**Task directions:**
Please return the lines below verbatim, beginning at the one that has "- Lectures (teaching method): 2 h" and stopping after the one that has "Topic Epi3: Evaluation of diagnostic tests", and add no other lines.

(Source records)
--- START ---
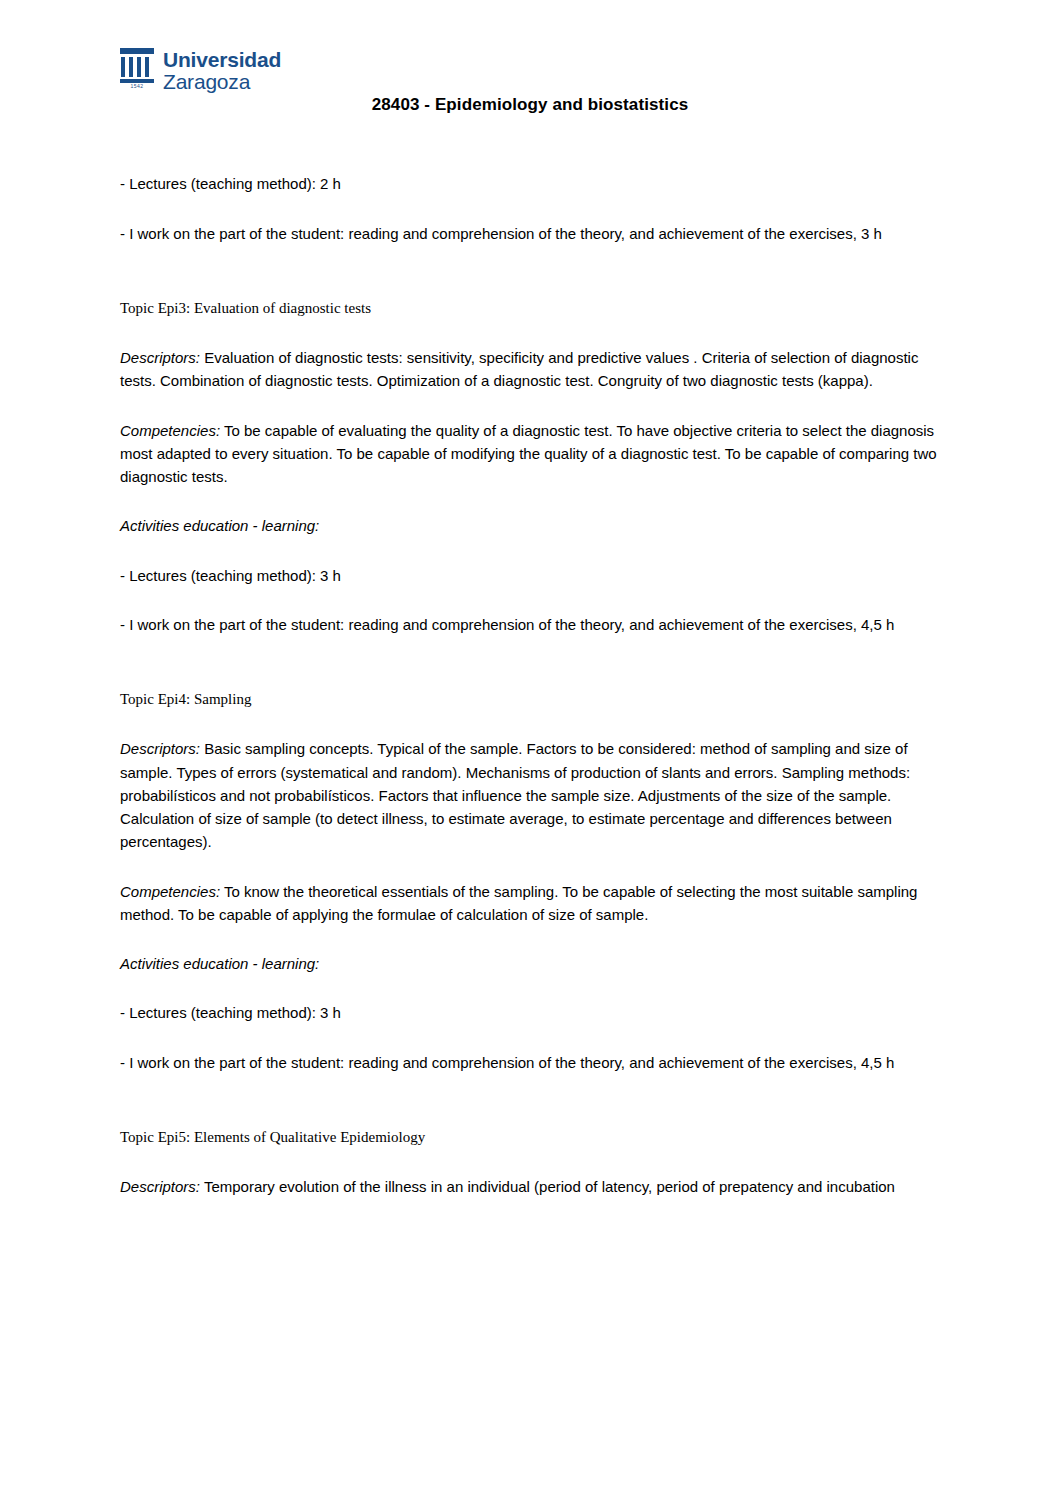1542
Universidad
Zaragoza
28403 - Epidemiology and biostatistics
- Lectures (teaching method): 2 h
- I work on the part of the student: reading and comprehension of the theory, and achievement of the exercises, 3 h
Topic Epi3: Evaluation of diagnostic tests
Descriptors: Evaluation of diagnostic tests: sensitivity, specificity and predictive values . Criteria of selection of diagnostic tests. Combination of diagnostic tests. Optimization of a diagnostic test. Congruity of two diagnostic tests (kappa).
Competencies: To be capable of evaluating the quality of a diagnostic test. To have objective criteria to select the diagnosis most adapted to every situation. To be capable of modifying the quality of a diagnostic test. To be capable of comparing two diagnostic tests.
Activities education - learning:
- Lectures (teaching method): 3 h
- I work on the part of the student: reading and comprehension of the theory, and achievement of the exercises, 4,5 h
Topic Epi4: Sampling
Descriptors: Basic sampling concepts. Typical of the sample. Factors to be considered: method of sampling and size of sample. Types of errors (systematical and random). Mechanisms of production of slants and errors. Sampling methods: probabilísticos and not probabilísticos. Factors that influence the sample size. Adjustments of the size of the sample. Calculation of size of sample (to detect illness, to estimate average, to estimate percentage and differences between percentages).
Competencies: To know the theoretical essentials of the sampling. To be capable of selecting the most suitable sampling method. To be capable of applying the formulae of calculation of size of sample.
Activities education - learning:
- Lectures (teaching method): 3 h
- I work on the part of the student: reading and comprehension of the theory, and achievement of the exercises, 4,5 h
Topic Epi5: Elements of Qualitative Epidemiology
Descriptors: Temporary evolution of the illness in an individual (period of latency, period of prepatency and incubation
--- END ---
**Exercise output:**
- Lectures (teaching method): 2 h
- I work on the part of the student: reading and comprehension of the theory, and achievement of the exercises, 3 h
Topic Epi3: Evaluation of diagnostic tests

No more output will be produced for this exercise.